| At what point did the old Apple cross the threshold to "modern" Apple? I agree with your point I just find the distinction hard to pinpoint. It's like the (incorrect) analogy of the boiled frog, I know it's a cliché but I really feel things started downhill in overall quality and wow factor with the advent of Tim Cook. SJ had failures like Ping and MobileMe, but they seemed to pick up on the criticism back then and execute correctly quickly after. Now because of the penny-pinching and success of Apple nobody makes a big deal out of anything, the momentum is so strong that stuff like liquid glass can come through unpolished/unfinished/unrefined. It seems to me that Apple University failed its mission completely. https://en.wikipedia.org/wiki/Apple_University |
After Jobs passed away Tim Cook failed to manage that tension productively and was put in a position where he had to choose between Ive and Forestall. He chose Ive, which in itself was probably the right choice, but there was nobody with Forestall’s clout to temper Ive’s more wanky tendencies.

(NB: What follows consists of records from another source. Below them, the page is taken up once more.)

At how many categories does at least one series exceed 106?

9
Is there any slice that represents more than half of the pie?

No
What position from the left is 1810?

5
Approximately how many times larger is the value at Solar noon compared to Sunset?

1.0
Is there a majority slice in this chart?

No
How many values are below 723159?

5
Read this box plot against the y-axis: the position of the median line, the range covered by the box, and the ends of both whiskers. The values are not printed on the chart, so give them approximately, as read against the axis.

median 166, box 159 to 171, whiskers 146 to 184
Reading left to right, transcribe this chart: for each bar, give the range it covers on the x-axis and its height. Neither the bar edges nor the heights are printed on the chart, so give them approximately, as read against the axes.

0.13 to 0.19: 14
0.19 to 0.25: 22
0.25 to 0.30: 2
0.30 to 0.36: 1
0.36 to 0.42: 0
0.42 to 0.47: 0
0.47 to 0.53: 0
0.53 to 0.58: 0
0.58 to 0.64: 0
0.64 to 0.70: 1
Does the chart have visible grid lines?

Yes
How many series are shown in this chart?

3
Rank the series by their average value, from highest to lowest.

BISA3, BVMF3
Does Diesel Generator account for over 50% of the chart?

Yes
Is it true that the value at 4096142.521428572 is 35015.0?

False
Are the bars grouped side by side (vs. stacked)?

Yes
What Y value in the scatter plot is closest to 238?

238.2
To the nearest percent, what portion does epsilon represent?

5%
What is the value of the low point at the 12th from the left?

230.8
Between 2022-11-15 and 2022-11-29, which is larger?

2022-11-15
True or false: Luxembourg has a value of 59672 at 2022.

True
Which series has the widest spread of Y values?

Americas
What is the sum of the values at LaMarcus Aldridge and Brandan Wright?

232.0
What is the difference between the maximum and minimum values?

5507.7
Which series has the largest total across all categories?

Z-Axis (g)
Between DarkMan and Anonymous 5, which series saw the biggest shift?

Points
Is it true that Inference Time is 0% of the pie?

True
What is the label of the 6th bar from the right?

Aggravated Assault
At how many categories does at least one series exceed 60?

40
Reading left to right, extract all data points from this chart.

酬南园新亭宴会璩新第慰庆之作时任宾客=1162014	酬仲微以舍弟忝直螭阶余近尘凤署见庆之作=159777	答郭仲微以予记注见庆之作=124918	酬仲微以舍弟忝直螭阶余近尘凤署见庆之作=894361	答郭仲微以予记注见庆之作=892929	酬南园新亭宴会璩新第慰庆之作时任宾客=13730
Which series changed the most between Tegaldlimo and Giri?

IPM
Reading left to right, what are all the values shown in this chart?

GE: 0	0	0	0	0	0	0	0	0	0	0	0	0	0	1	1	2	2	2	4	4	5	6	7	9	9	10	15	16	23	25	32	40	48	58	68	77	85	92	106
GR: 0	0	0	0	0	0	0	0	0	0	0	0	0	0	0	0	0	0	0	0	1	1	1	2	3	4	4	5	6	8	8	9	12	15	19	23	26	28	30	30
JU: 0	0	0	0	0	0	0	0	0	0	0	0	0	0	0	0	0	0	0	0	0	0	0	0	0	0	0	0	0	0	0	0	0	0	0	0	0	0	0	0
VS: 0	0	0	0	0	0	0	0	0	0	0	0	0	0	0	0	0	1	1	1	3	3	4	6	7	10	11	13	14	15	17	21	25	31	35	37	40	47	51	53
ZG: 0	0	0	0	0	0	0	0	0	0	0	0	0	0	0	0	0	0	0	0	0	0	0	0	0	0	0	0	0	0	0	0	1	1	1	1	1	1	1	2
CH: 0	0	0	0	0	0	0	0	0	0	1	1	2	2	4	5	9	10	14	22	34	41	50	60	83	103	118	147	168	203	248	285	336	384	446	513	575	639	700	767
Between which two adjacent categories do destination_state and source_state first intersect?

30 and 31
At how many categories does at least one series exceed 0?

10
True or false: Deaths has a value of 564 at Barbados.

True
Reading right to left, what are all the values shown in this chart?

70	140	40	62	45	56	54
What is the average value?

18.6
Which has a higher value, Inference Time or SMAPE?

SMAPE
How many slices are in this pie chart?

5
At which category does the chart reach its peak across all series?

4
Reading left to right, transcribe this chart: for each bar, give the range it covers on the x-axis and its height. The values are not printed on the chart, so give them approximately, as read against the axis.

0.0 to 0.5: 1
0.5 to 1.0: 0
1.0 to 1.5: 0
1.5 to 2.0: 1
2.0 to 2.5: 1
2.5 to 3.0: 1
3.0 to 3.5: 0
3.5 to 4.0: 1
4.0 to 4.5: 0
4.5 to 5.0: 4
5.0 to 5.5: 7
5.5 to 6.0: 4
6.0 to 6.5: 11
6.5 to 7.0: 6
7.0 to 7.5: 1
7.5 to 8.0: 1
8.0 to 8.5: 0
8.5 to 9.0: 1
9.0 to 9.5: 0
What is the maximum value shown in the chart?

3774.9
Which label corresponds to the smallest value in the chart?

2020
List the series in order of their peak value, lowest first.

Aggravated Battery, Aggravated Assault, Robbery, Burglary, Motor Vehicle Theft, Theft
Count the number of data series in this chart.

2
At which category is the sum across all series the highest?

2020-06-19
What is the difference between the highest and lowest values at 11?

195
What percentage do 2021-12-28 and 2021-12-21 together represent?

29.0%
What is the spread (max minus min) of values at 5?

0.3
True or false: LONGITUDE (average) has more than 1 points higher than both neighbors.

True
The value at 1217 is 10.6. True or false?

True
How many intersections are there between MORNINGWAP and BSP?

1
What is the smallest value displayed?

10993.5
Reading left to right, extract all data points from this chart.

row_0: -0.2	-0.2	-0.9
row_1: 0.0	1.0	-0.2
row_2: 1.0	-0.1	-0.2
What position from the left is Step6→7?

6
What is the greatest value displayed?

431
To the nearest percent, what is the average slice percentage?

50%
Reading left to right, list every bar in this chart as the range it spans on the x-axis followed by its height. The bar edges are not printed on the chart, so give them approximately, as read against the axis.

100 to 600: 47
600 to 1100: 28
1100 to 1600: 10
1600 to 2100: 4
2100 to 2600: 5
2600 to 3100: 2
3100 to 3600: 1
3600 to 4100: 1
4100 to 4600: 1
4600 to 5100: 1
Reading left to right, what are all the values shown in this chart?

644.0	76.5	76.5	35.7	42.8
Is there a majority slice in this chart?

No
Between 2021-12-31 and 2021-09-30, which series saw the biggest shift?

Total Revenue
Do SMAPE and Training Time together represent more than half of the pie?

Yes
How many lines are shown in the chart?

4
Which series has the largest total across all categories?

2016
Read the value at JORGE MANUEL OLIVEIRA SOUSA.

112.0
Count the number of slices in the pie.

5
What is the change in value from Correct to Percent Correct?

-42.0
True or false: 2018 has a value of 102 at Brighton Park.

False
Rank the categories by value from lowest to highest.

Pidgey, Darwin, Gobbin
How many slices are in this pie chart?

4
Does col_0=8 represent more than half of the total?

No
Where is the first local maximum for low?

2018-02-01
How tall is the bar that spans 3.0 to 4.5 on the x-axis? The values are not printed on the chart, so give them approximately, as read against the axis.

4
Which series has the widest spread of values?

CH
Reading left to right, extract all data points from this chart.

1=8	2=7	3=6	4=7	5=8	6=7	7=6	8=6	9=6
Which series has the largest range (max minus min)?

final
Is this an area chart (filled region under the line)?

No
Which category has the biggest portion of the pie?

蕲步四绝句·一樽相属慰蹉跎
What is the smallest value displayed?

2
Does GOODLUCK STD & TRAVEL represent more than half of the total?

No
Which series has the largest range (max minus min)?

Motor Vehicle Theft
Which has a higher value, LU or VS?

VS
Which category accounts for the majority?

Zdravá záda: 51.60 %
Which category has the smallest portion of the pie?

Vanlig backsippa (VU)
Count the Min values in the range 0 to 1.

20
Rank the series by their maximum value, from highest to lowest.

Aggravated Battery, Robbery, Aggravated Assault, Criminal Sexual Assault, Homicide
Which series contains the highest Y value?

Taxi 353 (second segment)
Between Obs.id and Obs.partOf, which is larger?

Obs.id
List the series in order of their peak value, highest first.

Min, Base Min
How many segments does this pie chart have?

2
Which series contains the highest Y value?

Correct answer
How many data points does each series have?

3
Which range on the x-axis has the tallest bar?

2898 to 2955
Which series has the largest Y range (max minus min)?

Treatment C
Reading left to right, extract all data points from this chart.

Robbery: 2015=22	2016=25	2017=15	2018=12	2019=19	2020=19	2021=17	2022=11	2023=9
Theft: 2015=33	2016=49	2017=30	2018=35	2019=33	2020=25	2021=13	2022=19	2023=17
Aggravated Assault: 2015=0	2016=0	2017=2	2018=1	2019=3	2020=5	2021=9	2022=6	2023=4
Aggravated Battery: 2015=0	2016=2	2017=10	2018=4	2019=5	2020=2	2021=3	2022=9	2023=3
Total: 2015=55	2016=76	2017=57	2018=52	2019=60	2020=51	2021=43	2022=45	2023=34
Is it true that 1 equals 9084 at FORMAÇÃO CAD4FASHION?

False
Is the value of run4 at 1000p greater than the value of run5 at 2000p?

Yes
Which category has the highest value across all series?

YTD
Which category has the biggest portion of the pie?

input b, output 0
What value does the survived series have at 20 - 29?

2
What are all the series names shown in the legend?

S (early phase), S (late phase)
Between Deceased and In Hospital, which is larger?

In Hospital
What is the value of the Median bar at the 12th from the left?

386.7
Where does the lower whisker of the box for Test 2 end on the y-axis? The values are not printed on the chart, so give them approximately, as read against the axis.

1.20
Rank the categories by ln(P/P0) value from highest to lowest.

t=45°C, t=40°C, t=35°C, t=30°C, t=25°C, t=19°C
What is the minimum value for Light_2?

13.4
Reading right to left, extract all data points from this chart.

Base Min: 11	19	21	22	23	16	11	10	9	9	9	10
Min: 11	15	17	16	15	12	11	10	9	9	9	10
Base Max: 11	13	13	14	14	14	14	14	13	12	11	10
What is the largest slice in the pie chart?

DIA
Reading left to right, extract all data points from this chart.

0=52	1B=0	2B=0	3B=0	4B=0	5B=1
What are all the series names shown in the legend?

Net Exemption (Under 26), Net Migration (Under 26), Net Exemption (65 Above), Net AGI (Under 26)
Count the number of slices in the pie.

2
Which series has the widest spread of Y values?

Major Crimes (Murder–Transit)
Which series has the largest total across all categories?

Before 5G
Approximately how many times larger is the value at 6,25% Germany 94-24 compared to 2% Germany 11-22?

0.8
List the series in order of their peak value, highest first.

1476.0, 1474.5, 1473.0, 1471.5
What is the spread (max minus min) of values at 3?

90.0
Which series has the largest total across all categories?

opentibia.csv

Much of the other stuff people complain about is kind of just the reality of being a company that sells to millions or tens of millions to being a company that sells to hundreds of millions or close to a billion customers. A lot of the charm and whimsy gets harder to sustain. I’ve long felt that Apple needs to just do a Toyota/Lexus sort of split and have a second nameplate for doing more avante garde, quirky, and lower volume hardware and software projects.